• _INFORMATION SUPPLIED_:
= = = = =

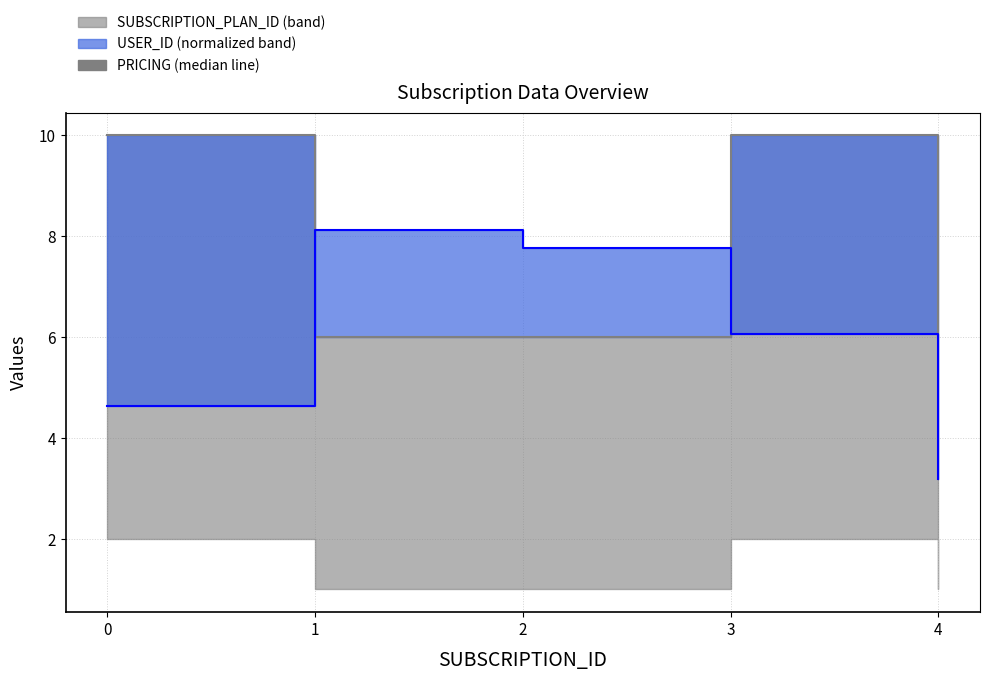

How many values are between 6 and 10?

5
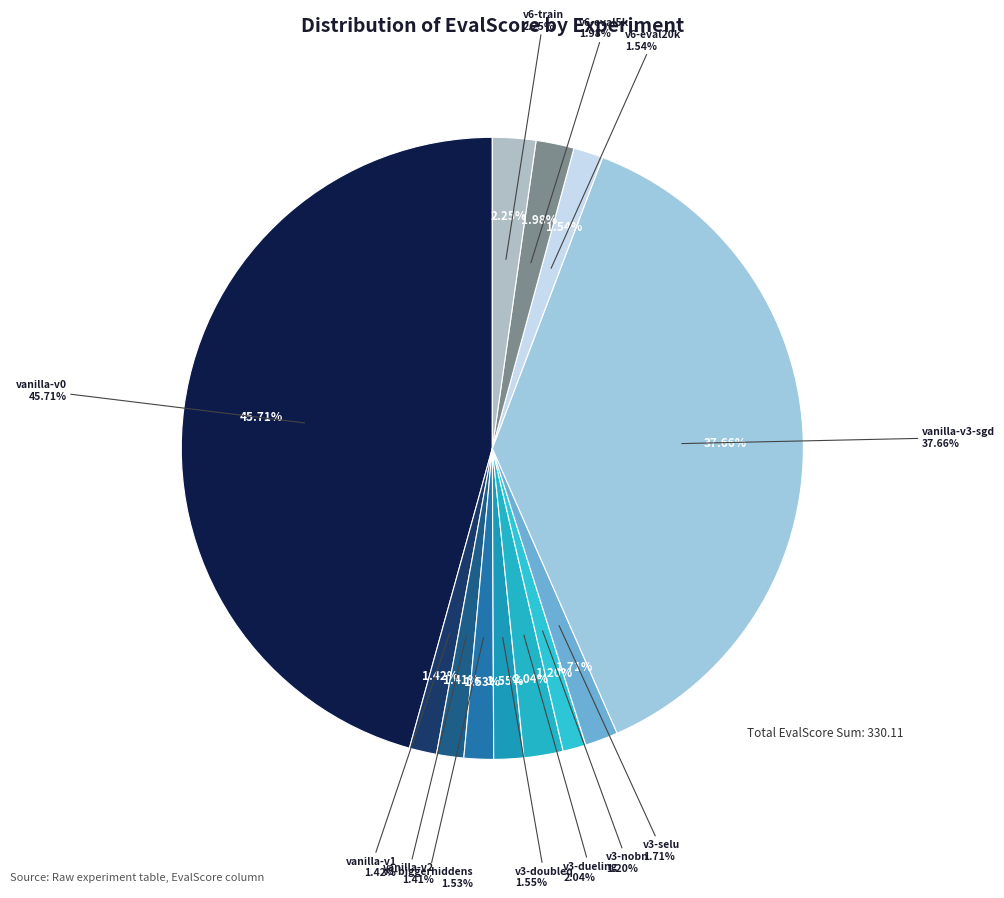

Count the number of slices in the pie.

12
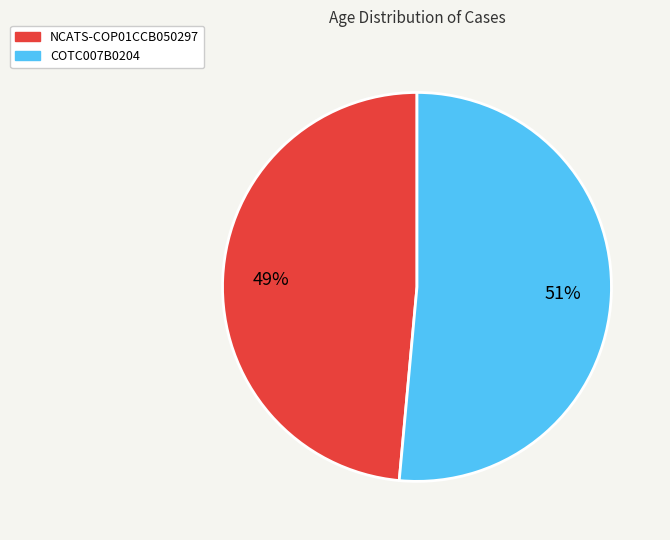

Count the number of slices in the pie.

2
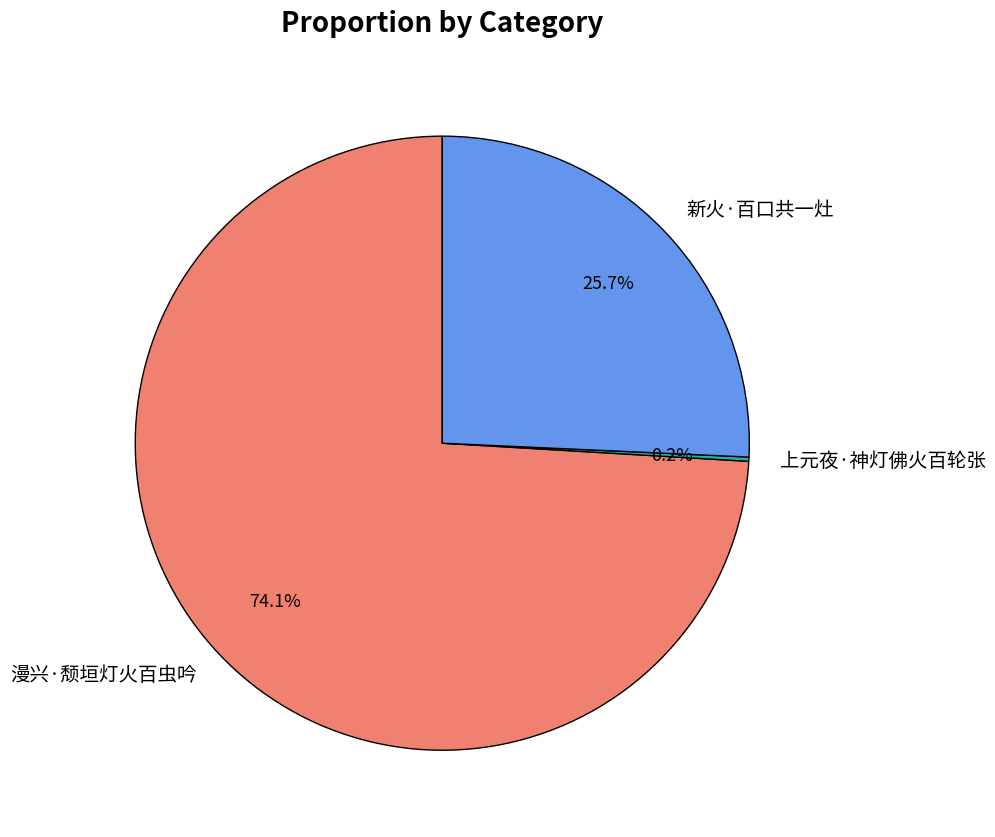

To the nearest percent, what portion does 新火·百口共一灶 represent?

26%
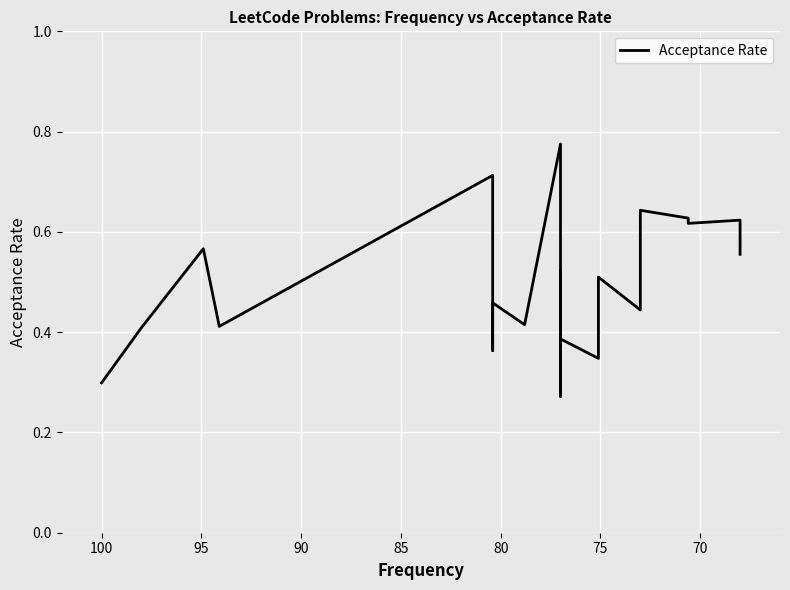

How many interior local valleys (lower than both neighbors) does the data have?

7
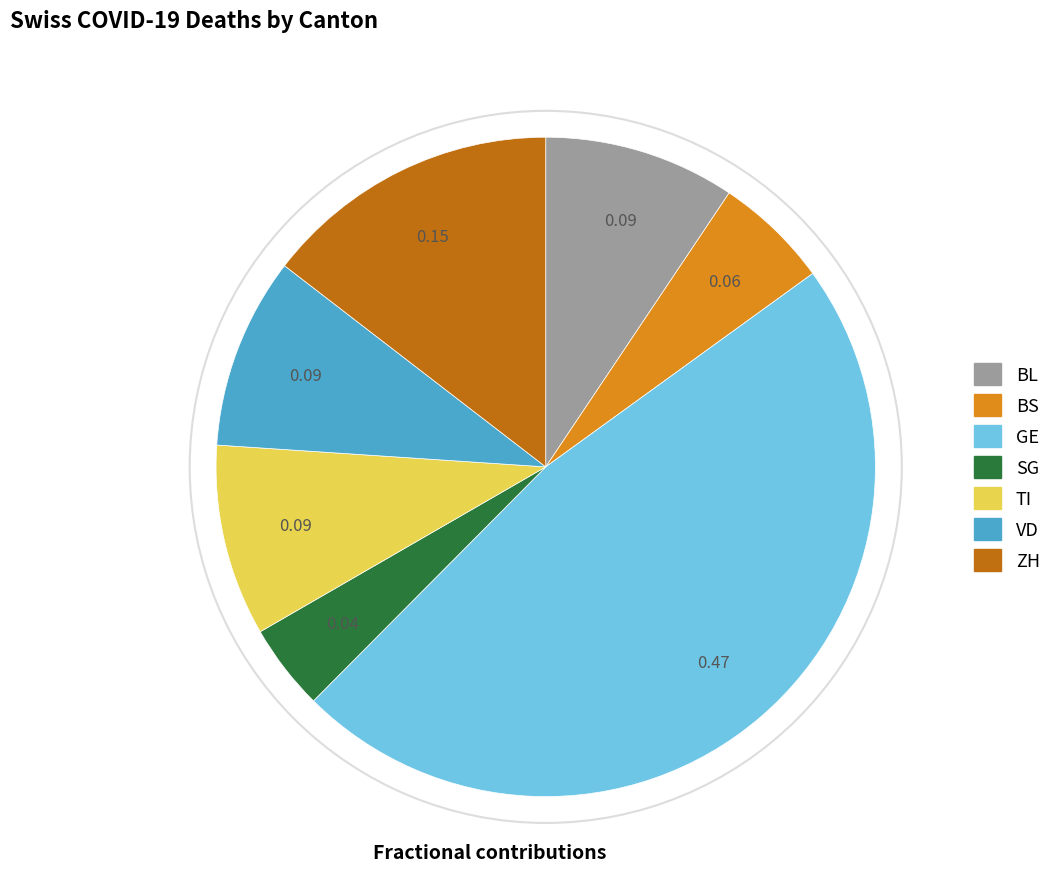

Does any single category account for the majority?

No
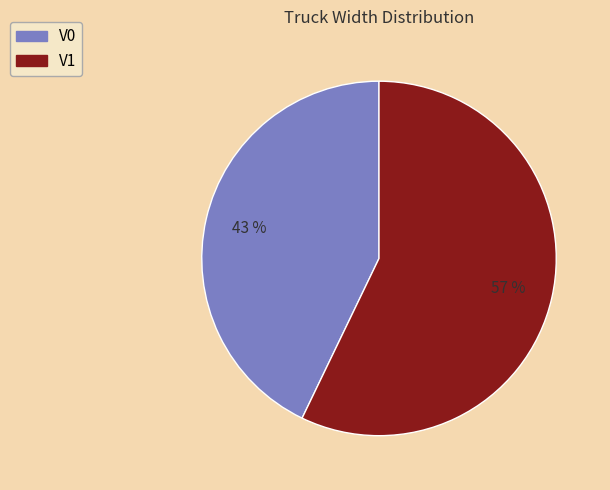

The V0 slice represents 43% of the pie. True or false?

True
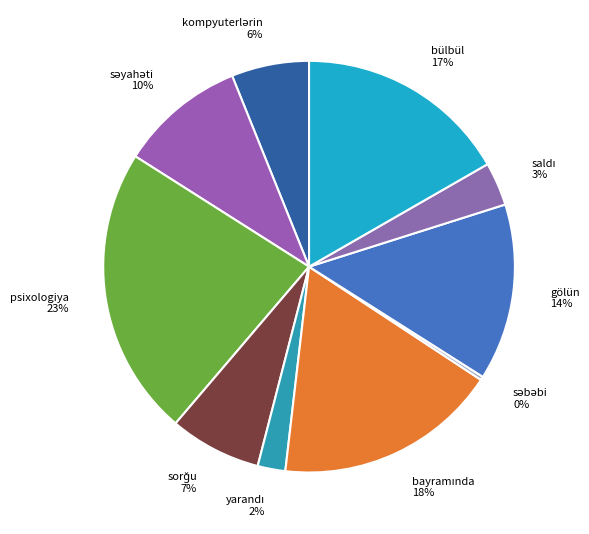

What percentage is the gölün slice, to the nearest percent?

14%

= = = = =

• _TASK ITEM_:
Output this listing as a JSON list of strings, one string per line, skipping blank lines and leaving out the pictures.

• _TASK OUTPUT_:
[
  "How many values are between 6 and 10?",
  "5",
  "Count the number of slices in the pie.",
  "12",
  "Count the number of slices in the pie.",
  "2",
  "To the nearest percent, what portion does 新火·百口共一灶 represent?",
  "26%",
  "How many interior local valleys (lower than both neighbors) does the data have?",
  "7",
  "Does any single category account for the majority?",
  "No",
  "The V0 slice represents 43% of the pie. True or false?",
  "True",
  "What percentage is the gölün slice, to the nearest percent?",
  "14%"
]